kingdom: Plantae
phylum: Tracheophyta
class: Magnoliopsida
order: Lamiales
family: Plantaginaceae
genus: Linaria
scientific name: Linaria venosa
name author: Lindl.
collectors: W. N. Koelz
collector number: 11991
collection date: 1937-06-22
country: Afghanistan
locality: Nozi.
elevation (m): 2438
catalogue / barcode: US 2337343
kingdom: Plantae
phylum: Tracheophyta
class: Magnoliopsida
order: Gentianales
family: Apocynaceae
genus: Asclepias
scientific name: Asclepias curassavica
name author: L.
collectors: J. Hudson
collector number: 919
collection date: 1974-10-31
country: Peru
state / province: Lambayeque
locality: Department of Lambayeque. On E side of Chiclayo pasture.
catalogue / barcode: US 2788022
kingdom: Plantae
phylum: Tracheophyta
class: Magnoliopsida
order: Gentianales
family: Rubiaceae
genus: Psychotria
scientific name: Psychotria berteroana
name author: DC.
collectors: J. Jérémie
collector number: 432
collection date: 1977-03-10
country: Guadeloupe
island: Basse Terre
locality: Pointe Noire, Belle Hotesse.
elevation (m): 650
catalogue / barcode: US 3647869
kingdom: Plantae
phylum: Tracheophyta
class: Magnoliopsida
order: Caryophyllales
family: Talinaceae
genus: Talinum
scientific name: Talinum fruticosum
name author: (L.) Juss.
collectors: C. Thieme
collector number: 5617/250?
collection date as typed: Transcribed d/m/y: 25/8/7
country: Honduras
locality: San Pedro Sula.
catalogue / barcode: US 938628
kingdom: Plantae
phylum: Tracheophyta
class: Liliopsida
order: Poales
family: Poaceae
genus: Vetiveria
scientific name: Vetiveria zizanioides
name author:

§

AIM OF THE EXERCISE
Turn every line of the material above into a JSON list of strings, with one string per line and no entries for blank lines.

CORRECT RESPONSE
[
  "kingdom: Plantae",
  "phylum: Tracheophyta",
  "class: Magnoliopsida",
  "order: Lamiales",
  "family: Plantaginaceae",
  "genus: Linaria",
  "scientific name: Linaria venosa",
  "name author: Lindl.",
  "collectors: W. N. Koelz",
  "collector number: 11991",
  "collection date: 1937-06-22",
  "country: Afghanistan",
  "locality: Nozi.",
  "elevation (m): 2438",
  "catalogue / barcode: US 2337343",
  "kingdom: Plantae",
  "phylum: Tracheophyta",
  "class: Magnoliopsida",
  "order: Gentianales",
  "family: Apocynaceae",
  "genus: Asclepias",
  "scientific name: Asclepias curassavica",
  "name author: L.",
  "collectors: J. Hudson",
  "collector number: 919",
  "collection date: 1974-10-31",
  "country: Peru",
  "state / province: Lambayeque",
  "locality: Department of Lambayeque. On E side of Chiclayo pasture.",
  "catalogue / barcode: US 2788022",
  "kingdom: Plantae",
  "phylum: Tracheophyta",
  "class: Magnoliopsida",
  "order: Gentianales",
  "family: Rubiaceae",
  "genus: Psychotria",
  "scientific name: Psychotria berteroana",
  "name author: DC.",
  "collectors: J. Jérémie",
  "collector number: 432",
  "collection date: 1977-03-10",
  "country: Guadeloupe",
  "island: Basse Terre",
  "locality: Pointe Noire, Belle Hotesse.",
  "elevation (m): 650",
  "catalogue / barcode: US 3647869",
  "kingdom: Plantae",
  "phylum: Tracheophyta",
  "class: Magnoliopsida",
  "order: Caryophyllales",
  "family: Talinaceae",
  "genus: Talinum",
  "scientific name: Talinum fruticosum",
  "name author: (L.) Juss.",
  "collectors: C. Thieme",
  "collector number: 5617/250?",
  "collection date as typed: Transcribed d/m/y: 25/8/7",
  "country: Honduras",
  "locality: San Pedro Sula.",
  "catalogue / barcode: US 938628",
  "kingdom: Plantae",
  "phylum: Tracheophyta",
  "class: Liliopsida",
  "order: Poales",
  "family: Poaceae",
  "genus: Vetiveria",
  "scientific name: Vetiveria zizanioides",
  "name author:"
]